## What you should do:
Can you continue the forum thread below on capturing a piped command's exit status, starting right after its final sentence?

## Passage shown:
□ □ □

Here is my solution:
((((someprog; echo $? >&3) | filter >&4) 3>&1) | (read xs; exit $xs)) 4>&1
echo $?
See my answer for the same question on unix.stackexchange.com for a detailed explanation and an alternative without subshells and some caveats.
By combining PIPESTATUS[0] and the result of executing the exit command in a subshell, you can directly access the return value of your initial command:
command | tee ; ( exit ${PIPESTATUS[0]} )
Here's an example:
# the "false" shell built-in command returns 1
false | tee ; ( exit ${PIPESTATUS[0]} )
echo "return value: $?"
will give you:
return value: 1
So I wanted to contribute an answer like lesmana's, but I think mine is perhaps a little simpler and slightly more advantageous pure-Bourne-shell solution:
# You want to pipe command1 through command2:
exec 4>&1
exitstatus=`{ { command1; printf $? 1>&3; } | command2 1>&4; } 3>&1`
# $exitstatus now has command1's exit status.
I think this is best explained from the inside out - command1 will execute and print its regular output on stdout (file descriptor 1), then once it's done, printf will execute and print icommand1's exit code on its stdout, but that stdout is redirected to file descriptor 3.
While command1 is running, its stdout is being piped to command2 (printf's output never makes it to command2 because we send it to file descriptor 3 instead of 1, which is what the pipe reads). Then we redirect command2's output to file descriptor 4, so that it also stays out of file descriptor 1 - because we want file descriptor 1 free for a little bit later, because we will bring the printf output on file descriptor 3 back down into file descriptor 1 - because that's what the command substitution (the backticks), will capture and that's what will get placed into the variable.
The final bit of magic is that first exec 4>&1 we did as a separate command - it opens file descriptor 4 as a copy of the external shell's stdout. Command substitution will capture whatever is written on standard out from the perspective of the commands inside it - but since command2's output is going to file descriptor 4 as far as the command substitution is concerned, the command substitution doesn't capture it - however once it gets "out" of the command substitution it is effectively still going to the script's overall file descriptor 1.
(The exec 4>&1 has to be a separate command because many common shells don't like it when you try to write to a file descriptor inside a command substitution, that is opened in the "external" command that is using the substitution. So this is the simplest portable way to do it.)

□ □ □

## Information shown:
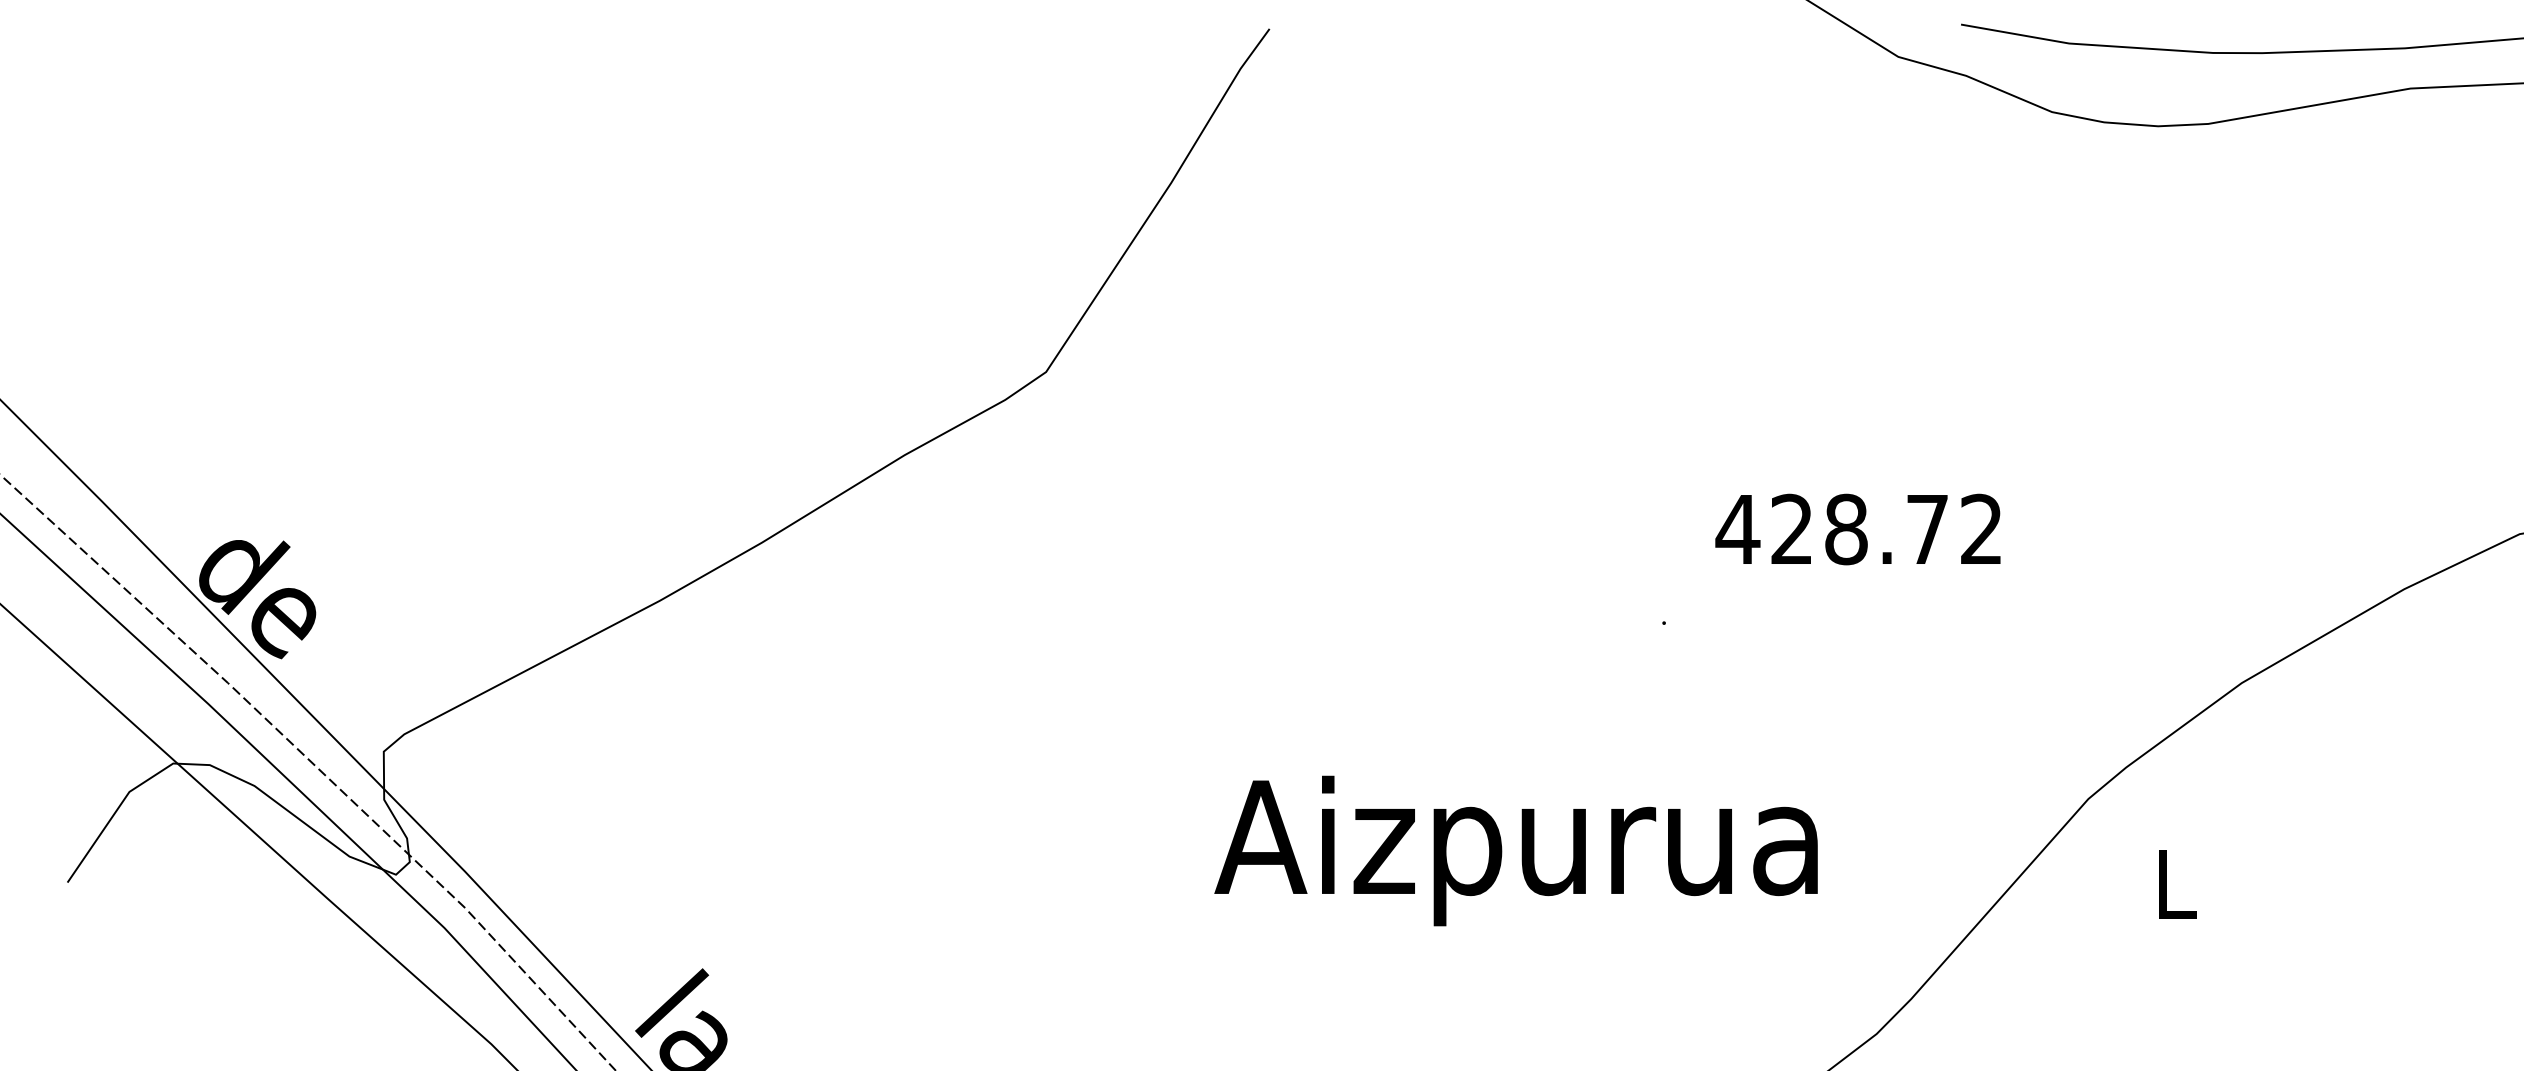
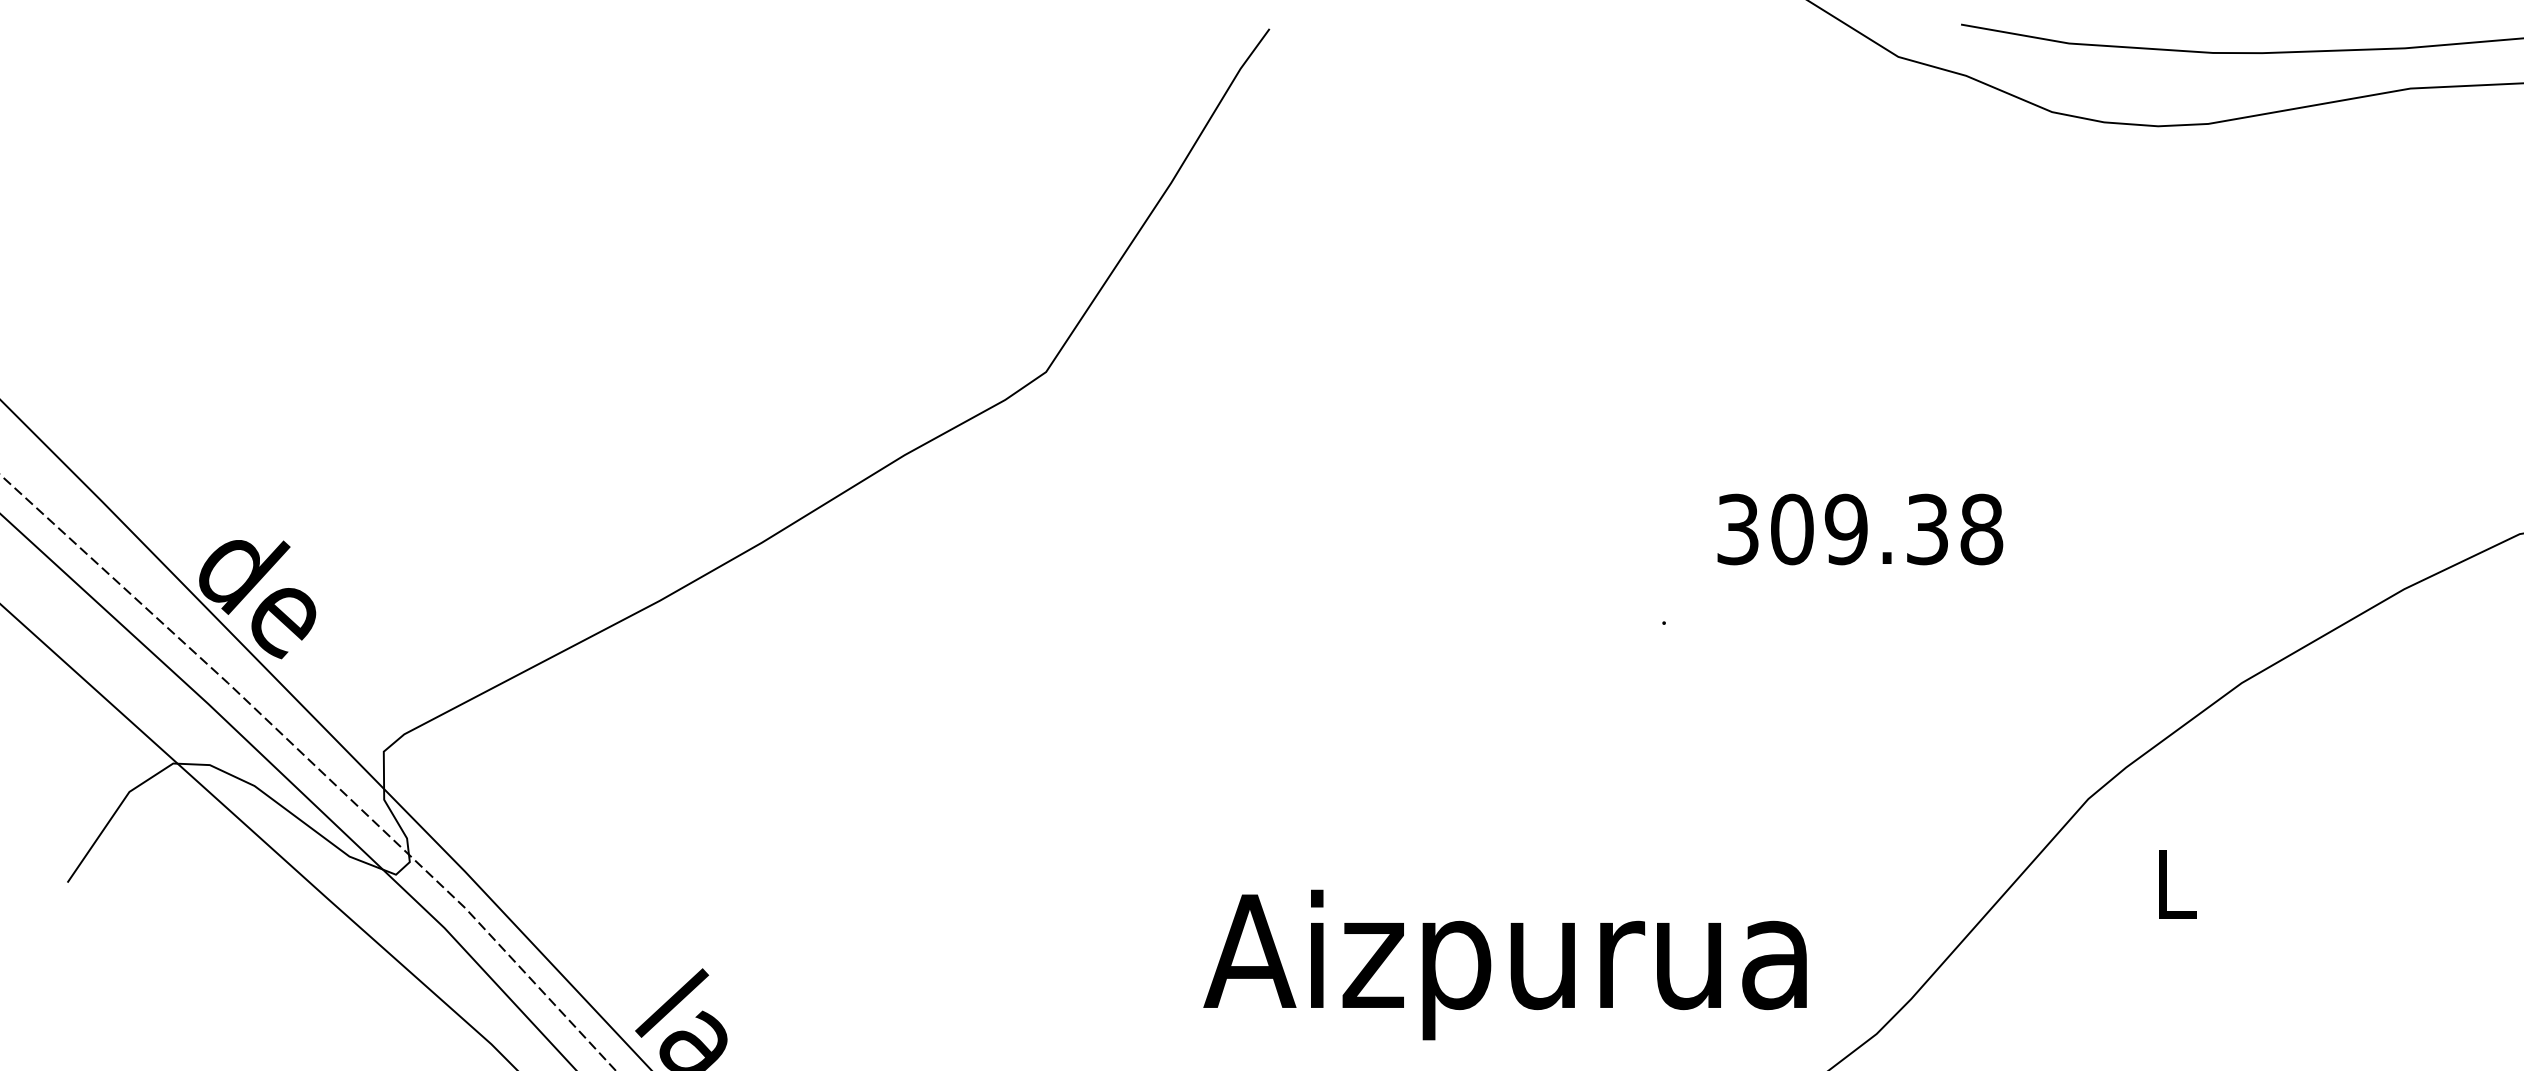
text at (1859, 529): 428.72 -> 309.38
text at (1515, 850) position: (1515, 850) -> (1504, 964)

□ □ □

## Exercise output:
You can look at it in a less technical and more playful way, as if the outputs of the commands are leapfrogging each other: command1 pipes to command2, then the printf's output jumps over command 2 so that command2 doesn't catch it, and then command 2's output jumps over and out of the command substitution just as printf lands just in time to get captured by the substitution so that it ends up in the variable, and command2's output goes on its merry way being written to the standard output, just as in a normal pipe.
Also, as I understand it, $? will still contain the return code of the second command in the pipe, because variable assignments, command substitutions, and compound commands are all effectively transparent to the return code of the command inside them, so the return status of command2 should get propagated out - this, and not having to define an additional function, is why I think this might be a somewhat better solution than the one proposed by lesmana.
Per the caveats lesmana mentions, it's possible that command1 will at some point end up using file descriptors 3 or 4, so to be more robust, you would do:
exec 4>&1
exitstatus=`{ { command1 3>&-; printf $? 1>&3; } 4>&- | command2 1>&4; } 3>&1`
exec 4>&-
Note that I use compound commands in my example, but subshells (using ( ) instead of { } will also work, though may perhaps be less efficient.)
Commands inherit file descriptors from the process that launches them, so the entire second line will inherit file descriptor four, and the compound command followed by 3>&1 will inherit the file descriptor three. So the 4>&- makes sure that the inner compound command will not inherit file descriptor four, and the 3>&- will not inherit file descriptor three, so command1 gets a 'cleaner', more standard environment. You could also move the inner 4>&- next to the 3>&-, but I figure why not just limit its scope as much as possible.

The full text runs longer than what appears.